Le storie della regina gli si affastellavano in mente, lo riempivano di stupore e d’improvvisa nostalgia. Era quello, pensò, il vuoto maggiore: non avrebbe più potuto ascoltarle.
“Allora parlerò all’acqua… chiederò all’acqua”.
Sentì una voce chiamarlo dall’esterno, distoglierlo dai suoi pensieri troppo intricati perché potesse capirli.


“Sì. Sapevo che aspetto avessi. Lei mi ha parlato di te”.
L’eroe osservava il giovane Zora con lieve imbarazzo. Non scorse tracce di sua madre nei grandi occhi verdi, né nei suoi modi limpidi, nella sottile malinconia che sfumava in ogni gesto. Gli mostrò uno schizzo; lui comprese. “I reekfish,” disse. “Aspetta…”
Link lo guardò attentamente anche mentre toglieva i suoi orecchini e glieli porgeva, senza chiedergli altro.
“E’ ciò che ti serve per prenderne uno”.
“Lei… lei voleva che tu tornassi indietro”.
“Lo so,” rispose Ralis, facendo un nervoso cenno col capo. “Lo so”.
L’eroe diede un breve respiro.
“Mi ha chiesto di…”
“Era una donna maestosa, non è vero?”
Link rimase interdetto per un momento. “Sì,” disse infine, “Elegante, e maestosa. Come se secoli di memoria le gravassero sulle spalle. Sinuosa come un’onda…”
“Sì. Lei era… così”.
Ralis tornò a volgersi alla volta celeste.
“Un regno intero... Le smorfie di quei visi contratti. Sforzi falliti e dimenticati. Parole; l’infinità dei discorsi trattenuti dalle acque… tutto questo mi spaventa”.

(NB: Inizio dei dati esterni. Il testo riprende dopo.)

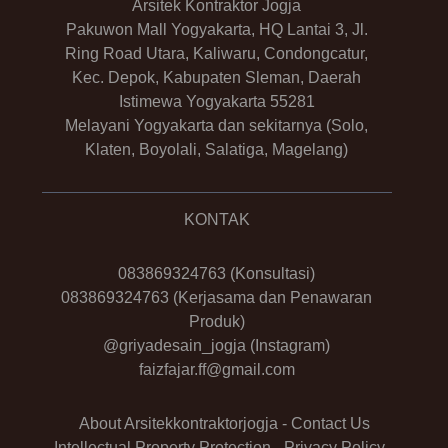
Arsitek Kontraktor Jogja
Pakuwon Mall Yogyakarta, HQ Lantai 3, Jl.
Ring Road Utara, Kaliwaru, Condongcatur,
Kec. Depok, Kabupaten Sleman, Daerah
Istimewa Yogyakarta 55281
Melayani Yogyakarta dan sekitarnya (Solo,
Klaten, Boyolali, Salatiga, Magelang)
KONTAK
083869324763
(Konsultasi)
083869324763
(Kerjasama dan Penawaran
Produk)
@griyadesain_jogja
(Instagram)
faizfajar.ff@gmail.com
About Arsitekkontraktorjogja
-
Contact Us
Intellectual Property Protection
-
Privacy Policy
-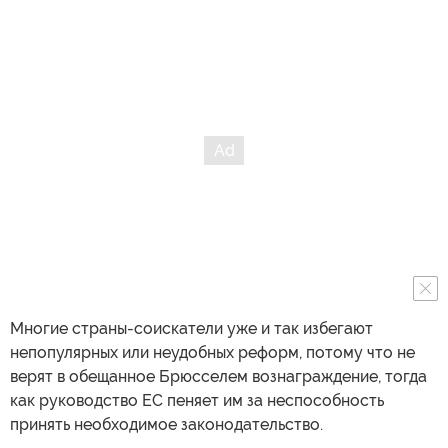
Многие страны-соискатели уже и так избегают
непопулярных или неудобных реформ, потому что не
верят в обещанное Брюсселем вознаграждение, тогда
как руководство ЕС пеняет им за неспособность
принять необходимое законодательство.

Link fece qualche passo. Decise di allontanarsi. Ancora una volta, in presenza di una di quelle creature acquatiche, avvertiva qualcosa di maggiore, di trascendente.
“Link…?”
Non rispose.
“Grazie”.


Le stelle e i loro disegni; l’arco buio che sembrava inghiottirle, qualche spettro plumbeo che talora le oscurava. Il cielo. Lo sguardo di Ralis lo esplorava con discrezione; era tanto più ampio del soffitto della sua stanza, e tanto più spaventoso.
Guardava in alto.
L’aria umida del Regno degli Zora gli aveva rinfrancato i polmoni, mentre vedere la sua gente era stato confortante e doloroso a un tempo. Pensò a sua madre; pensò alla giovinezza che già gli abbandonava i polsi.

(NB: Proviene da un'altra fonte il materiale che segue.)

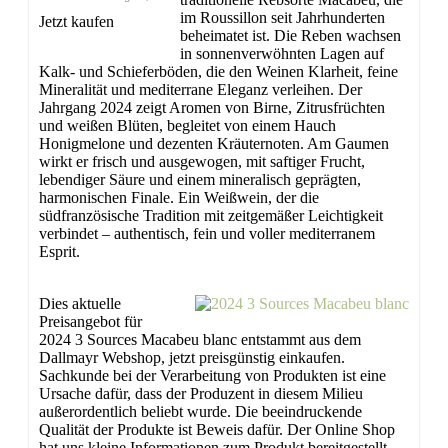
im Roussillon seit Jahrhunderten
Jetzt kaufen
beheimatet ist. Die Reben wachsen
in sonnenverwöhnten Lagen auf
Kalk- und Schieferböden, die den Weinen Klarheit, feine
Mineralität und mediterrane Eleganz verleihen. Der
Jahrgang 2024 zeigt Aromen von Birne, Zitrusfrüchten
und weißen Blüten, begleitet von einem Hauch
Honigmelone und dezenten Kräuternoten. Am Gaumen
wirkt er frisch und ausgewogen, mit saftiger Frucht,
lebendiger Säure und einem mineralisch geprägten,
harmonischen Finale. Ein Weißwein, der die
südfranzösische Tradition mit zeitgemäßer Leichtigkeit
verbindet – authentisch, fein und voller mediterranem
Esprit.
Dies aktuelle
Preisangebot für
2024 3 Sources Macabeu blanc entstammt aus dem
Dallmayr Webshop, jetzt preisgünstig einkaufen.
Sachkunde bei der Verarbeitung von Produkten ist eine
Ursache dafür, dass der Produzent in diesem Milieu
außerordentlich beliebt wurde. Die beeindruckende
Qualität der Produkte ist Beweis dafür. Der Online Shop
hat uns kleine Informationen zum Produkt bereitgestellt.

Pensò allo spazio infinito che lo sovrastava, e sentì mancare il respiro.
La regina aveva visto il destino disegnarsi e compiersi. Lui aveva visto un ragazzo, un ragazzo dagli occhi curiosi. Li aveva osservati; aveva visto.

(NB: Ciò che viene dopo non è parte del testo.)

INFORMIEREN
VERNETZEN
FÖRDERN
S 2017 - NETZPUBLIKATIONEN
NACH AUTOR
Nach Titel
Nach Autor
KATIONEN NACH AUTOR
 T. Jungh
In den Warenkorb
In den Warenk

Paura. Confusione. Una strana luce aurea.
Guardava in alto.
Pensò che, forse, le sua ginocchia l’avrebbero sorretto.
Un’improvvisa commozione lo portò ad appoggiarsi ad un parapetto. Ruotò col mondo circostante, il respiro gli si fece affannato. La vista gli si annebbiò, come ad un naufrago che per un istante scorga una stella nota.
Vedeva se stesso tra i più reconditi recessi di quella volta senza memoria.